“Absolutely
spectacular. Nothing compares with it.” Effused Cecilia Peterson as she sat
down to tell me about her three visits to the monarch butterfly overwintering
sites in Mexico. At first glance, Cec (pronounced “cease”) – a retired
elementary teacher and avid gardener – doesn’t have much in common with Eve
Depew, a seven-year-old girl raising monarchs in Hayward, WI. But as Cec
continued, describing the amazing experience of being in a forest with
butterflies practically dripping from every trunk and branch, the enthusiasm
and wonder that lit up her weathered face was exactly the same as Eve’s. They
have yet to meet, but these girls are like two peas in a pod.
In fact, Cec can more than empathize
with Eve’s efforts. Starting in the mid-1990s, all the fifth graders in Cec’s inner-city
Duluth, MN, classroom raised a monarch from egg to adult in a plastic shoebox
on their desk. “That experience with nature overrode any behavior problems,”
reminisced Cec.
In the beginning, students like Cec’s
would have only learned about the mystery of where monarchs go in the winter.
While the overwintering sites have been known to locals for many years, science
only discovered them in 1975.
Since then, the students all over the
country have learned about the amazing migration that monarch’s undergo, and
the remote oyamel fir tree forests in the mountains west of Mexico City where
they rest from December to April. On steep, southwest-facing slopes,
ten-thousand feet above sea level, the temperatures are just right. There, in
the cool, moist microclimate in the trees, monarchs bide their time. The forest
is both their umbrella and their blanket. The dampness helps keep them from
dehydrating, while the canopy prevents dangerous wetness. Moderate temperatures
under the forest cover prevent them from freezing to death, while still being
low enough to slow their metabolism, and stretch out their limited fat reserves
as long as possible. On warm days, they will fly nearby for a nectar snack and
drink of water.
Dangers still abound in the forest,
though. The canopy can’t totally eliminate freezing temperatures or ice storms,
and especially when a cold snap follows rain, wet butterflies may freeze. One
such storm happened the year that Cec returned to the forest for her second
visit. Instead of ethereal beauty, she remembers the horrendous stench of
rotting butterflies. As our climate changes and extreme weather becomes more
common, scientists are worried that those dangerous storms and temperature
fluctuations will happen more frequently.
Compounding the weather issues are
pressures on the forests to provide useful products for local residents.
Although the wintering areas have been set aside as Biosphere Reserves,
monitoring shows illegal logging is taking its toll. “At night, in my hotel, I
could hear HUGE logging trucks rumbling down the mountain from the butterfly
groves,” lamented Cec. Because of that, many of the monarch conservation
efforts have been aimed at protecting these winter refuges. While the large-scale
illegal logging practices have largely been brought under control since Cec
last visited, the thinned forests and continued subsistence harvest of the trees
allows more moisture to get through to the butterflies, and they retain less
heat.

Material shown

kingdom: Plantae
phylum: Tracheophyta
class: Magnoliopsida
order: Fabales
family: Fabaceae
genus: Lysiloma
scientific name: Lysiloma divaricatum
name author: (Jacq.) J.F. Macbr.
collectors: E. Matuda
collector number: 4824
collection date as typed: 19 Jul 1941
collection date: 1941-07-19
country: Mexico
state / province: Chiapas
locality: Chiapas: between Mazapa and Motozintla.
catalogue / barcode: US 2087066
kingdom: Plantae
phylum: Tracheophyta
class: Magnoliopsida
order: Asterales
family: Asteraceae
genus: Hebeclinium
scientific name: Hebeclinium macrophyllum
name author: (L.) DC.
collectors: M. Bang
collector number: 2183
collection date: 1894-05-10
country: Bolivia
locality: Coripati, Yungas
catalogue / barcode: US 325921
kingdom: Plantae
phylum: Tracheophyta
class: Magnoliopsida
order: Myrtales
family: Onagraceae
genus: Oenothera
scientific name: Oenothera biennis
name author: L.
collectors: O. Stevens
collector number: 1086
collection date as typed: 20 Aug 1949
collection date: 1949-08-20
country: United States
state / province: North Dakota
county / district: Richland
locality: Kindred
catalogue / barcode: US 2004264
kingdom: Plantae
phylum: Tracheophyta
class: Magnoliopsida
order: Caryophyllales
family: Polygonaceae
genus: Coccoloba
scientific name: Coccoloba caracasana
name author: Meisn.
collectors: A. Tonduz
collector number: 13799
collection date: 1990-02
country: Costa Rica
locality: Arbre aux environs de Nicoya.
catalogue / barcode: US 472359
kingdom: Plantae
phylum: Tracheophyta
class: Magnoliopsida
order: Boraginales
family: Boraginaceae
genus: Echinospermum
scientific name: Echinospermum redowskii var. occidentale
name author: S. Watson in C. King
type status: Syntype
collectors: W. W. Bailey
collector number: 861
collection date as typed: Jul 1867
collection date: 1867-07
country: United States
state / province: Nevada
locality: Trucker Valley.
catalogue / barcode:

Explore the material
(1) In the monarch butterfly text, in what year did science discover the overwintering sites?
(2) Repeat the part of the monarch butterfly text starting with "Since then, the" and going on through "drink of water.".

Solutions to the problems
(1) 1975

(2)
Since then, the students all over the
country have learned about the amazing migration that monarch’s undergo, and
the remote oyamel fir tree forests in the mountains west of Mexico City where
they rest from December to April. On steep, southwest-facing slopes,
ten-thousand feet above sea level, the temperatures are just right. There, in
the cool, moist microclimate in the trees, monarchs bide their time. The forest
is both their umbrella and their blanket. The dampness helps keep them from
dehydrating, while the canopy prevents dangerous wetness. Moderate temperatures
under the forest cover prevent them from freezing to death, while still being
low enough to slow their metabolism, and stretch out their limited fat reserves
as long as possible. On warm days, they will fly nearby for a nectar snack and
drink of water.